Je vous propose également que la reprise du personnel en place par un nouvel opérateur obtenant une délégation de service public ait un caractère obligatoire, alors que la rédaction de la Commission européenne en fait une simple faculté pour l'autorité établissant le cahier des charges.
La Commission européenne n'a pas renoncé à son aversion pour les structures verticalement intégrées, alors qu'elles ont fait leurs preuves, notamment en Allemagne. Elle entend se réserver le pouvoir exorbitant, à l'horizon 2019, d'autoriser ou non, de façon souveraine pour ne pas dire arbitraire, la participation à la concurrence d'un opérateur de chemin de fer faisant partie d'une structure verticalement intégrée. Ce pouvoir d'appréciation ne trouve aucun fondement, ni dans le traité sur le fonctionnement de l'Union européenne, ni dans le règlement du 16 décembre 2002 qui lui attribue certains pouvoirs limités de sanctions en cas d'infraction au droit de la concurrence. À l'encontre des États, la Commission européenne peut saisir la Cour de justice selon une procédure accélérée, mais elle ne peut infliger elle-même une sanction qu'aux seules entreprises.
Une séparation complète entre gestionnaire d'infrastructures ferroviaires et opérateur de transport lors de l'adoption du quatrième paquet ferroviaire serait irréversible. Cela me paraît inacceptable, tant du point de vue du principe de subsidiarité qu'au regard du principe d'égalité entre États membres. Je vous propose de laisser chaque État membre libre de scinder totalement ou de réunir sous un même toit le gestionnaire de l'infrastructure et un opérateur de transports ferroviaires, à condition d'attribuer impartialement les parts de marché et en évitant tous flux financiers croisés entre le gestionnaire de l'infrastructure et l'opérateur de transports. Dans le même état d'esprit, je vous propose de supprimer les mesures quasiment vexatoires prévues par la Commission à l'encontre des holdings, comme les limitations apportées aux mouvements des cheminots entre ces deux employeurs.
Le transport ferroviaire est une solution d'avenir, une véritable alternative à des modes de transports plus polluants et plus dangereux, comme en témoigne un récent accord de fret ferroviaire entre la Chine et la Pologne : les quelque 10 000 kilomètres séparant les villes de Chengdu et Lodz seront parcourus en douze jours, soit un gain d'une semaine par rapport à la voie maritime utilisée jusqu'à présent avec deux ruptures de charge, l'une à Shanghai et l'autre à Gdansk ; la vitesse moyenne s'établissant à 30 kilomètres-heure, cette nouveauté dispose d'une solide marge de progrès...

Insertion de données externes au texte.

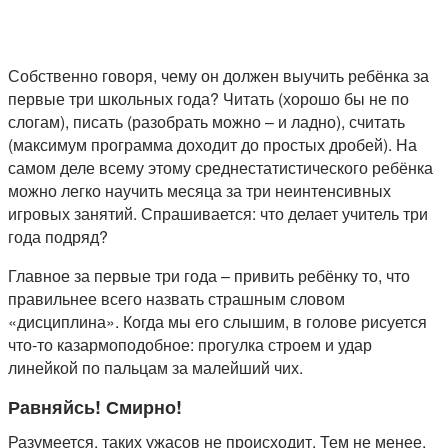
Собственно говоря, чему он должен выучить ребёнка за
первые три школьных года? Читать (хорошо бы не по
слогам), писать (разобрать можно – и ладно), считать
(максимум программа доходит до простых дробей). На
самом деле всему этому среднестатистического ребёнка
можно легко научить месяца за три неинтенсивных
игровых занятий. Спрашивается: что делает учитель три
года подряд?
Главное за первые три года – привить ребёнку то, что
правильнее всего назвать страшным словом
«дисциплина». Когда мы его слышим, в голове рисуется
что-то казармоподобное: прогулка строем и удар
линейкой по пальцам за малейший чих.
Равняйсь! Смирно!
Разумеется, таких ужасов не происходит. Тем не менее,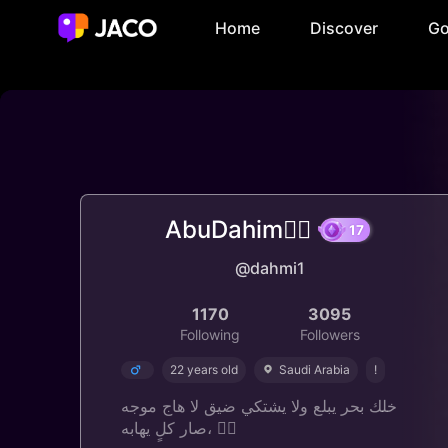
Home
Discover
Go
AbuDahim🏄‍♂️
@dahmi1
17
1170
3095
Following
Followers
22 years old
Saudi Arabia
!
خلك بحر يبلع ولا يشتكي ضيق لا هاج موجه
،صار كلٍ يهابه 👌🏻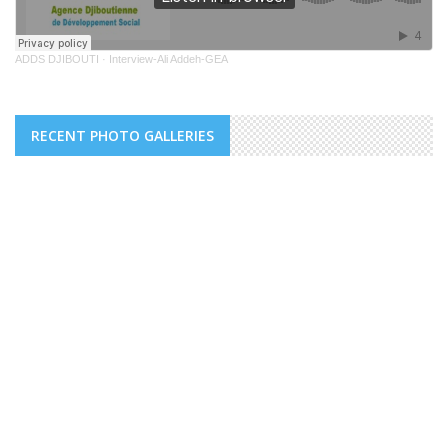
ADDS DJIBOUTI
·
Interview-Ali Addeh-GEA
RECENT PHOTO GALLERIES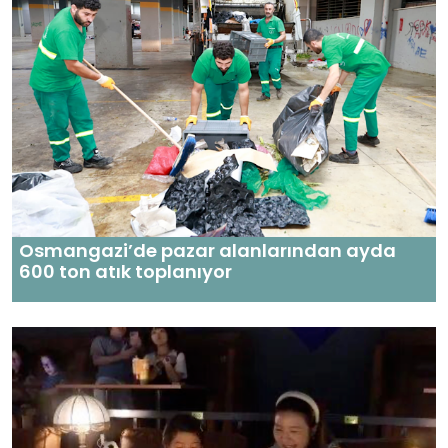
Osmangazi’de pazar alanlarından ayda
600 ton atık toplanıyor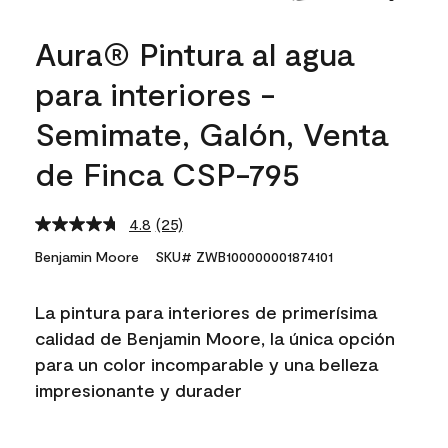
Aura® Pintura al agua
para interiores -
Semimate, Galón, Venta
de Finca CSP-795
4.8
(25)
Read
25
Benjamin Moore
SKU# ZWB100000001874101
Reviews.
Same
page
La pintura para interiores de primerísima
link.
calidad de Benjamin Moore, la única opción
para un color incomparable y una belleza
impresionante y durader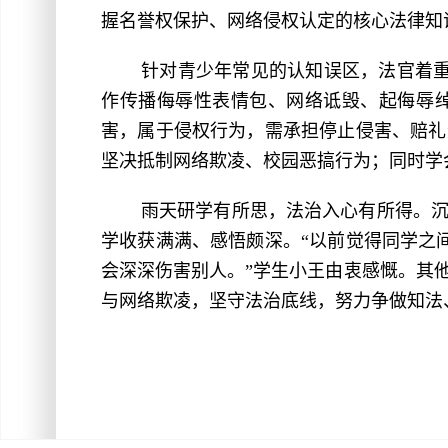
握名誉权保护、网络侵权认定的核心法律知
针对青少年常见的认知误区，法官着
作传播侮辱性表情包、网络诋毁、起侮辱
害，属于侵权行为，需承担停止侵害、赔礼
坚决抵制网络欺凌、校园恶搞行为；同时学
雨天研学有所思，法治入心有所得。
学收获满满、感悟颇深。“以前觉得同学之
会深深伤害别人。”学生小王由衷感慨。其
与网络欺凌，坚守法治底线，努力争做知法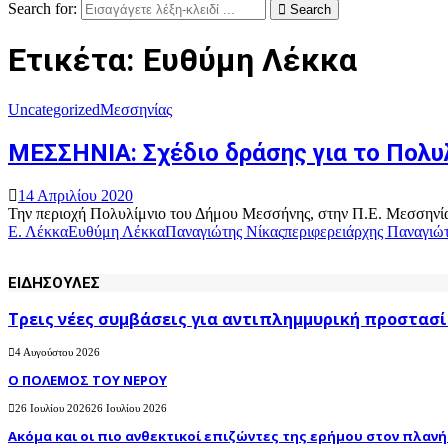
Search for:
Search
Ετικέτα: Ευθύμη Λέκκα
Uncategorized
Μεσσηνίας
ΜΕΣΣΗΝΙΑ: Σχέδιο δράσης για το Πολυ
14 Απριλίου 2020
Την περιοχή Πολυλίμνιο του Δήμου Μεσσήνης, στην Π.Ε. Μεσσηνίας
Ε. Λέκκα
Ευθύμη Λέκκα
Παναγιώτης Νίκας
περιφερειάρχης Παναγιώ
ΕΙΔΗΣΟΥΛΕΣ
Τρεις νέες συμβάσεις για αντιπλημμυρική προστασί
4 Αυγούστου 2026
Ο ΠΟΛΕΜΟΣ ΤΟΥ ΝΕΡΟΥ
26 Ιουλίου 2026
26 Ιουλίου 2026
Ακόμα και οι πιο ανθεκτικοί επιζώντες της ερήμου στον πλανήτ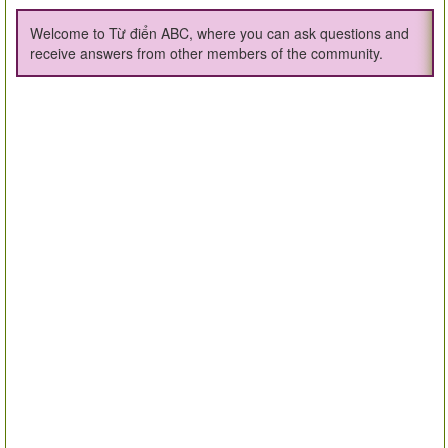
Welcome to Từ điển ABC, where you can ask questions and
receive answers from other members of the community.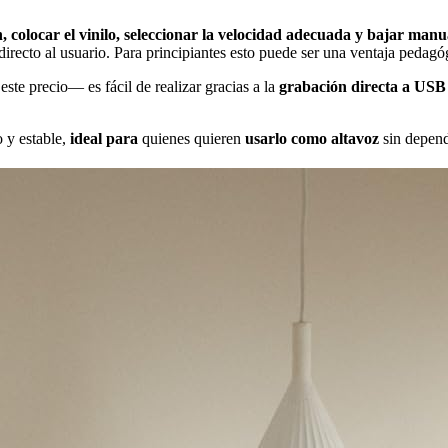
n, colocar el vinilo, seleccionar la velocidad adecuada y bajar man
directo al usuario. Para principiantes esto puede ser una ventaja pedagó
e precio— es fácil de realizar gracias a la
grabación directa a USB 
 y estable,
ideal
para
quienes quieren
usarlo como altavoz
sin depend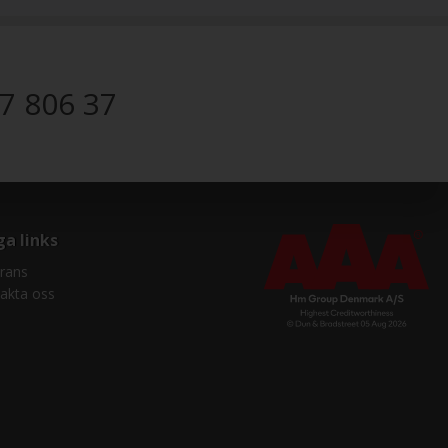
7 806 37
ga links
rans
akta oss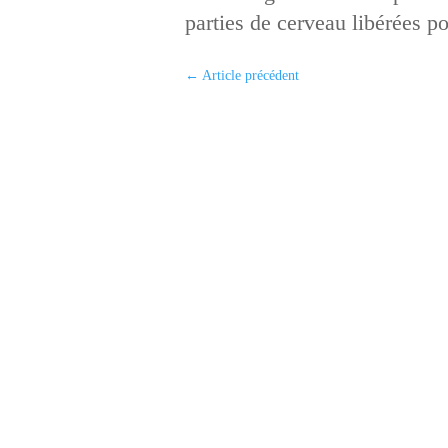
parties de cerveau libérées 
←
Article précédent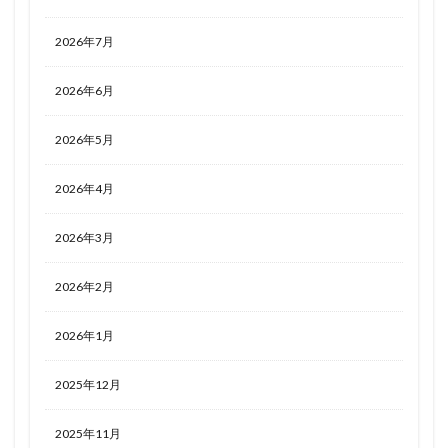
2026年7月
2026年6月
2026年5月
2026年4月
2026年3月
2026年2月
2026年1月
2025年12月
2025年11月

Si l'on souhaite à la fois réduire l'accidentologie liée aux transports, diminuer la pollution chimique de l'air et contribuer à la lutte contre le réchauffement climatique, développer la modalité ferroviaire constitue une impérieuse nécessité. Pourtant, la voie que la Commission européenne nous propose d'emprunter n'est pas la bonne, parce qu'elle reproduit des schémas inadaptés au ferroviaire. Il faut au contraire privilégier des solutions qui conviennent à ses caractéristiques particulières. L'essor du chemin de fer est un objectif, l'ouverture à la concurrence n'est que l'un des moyens pouvant contribuer à l'atteindre.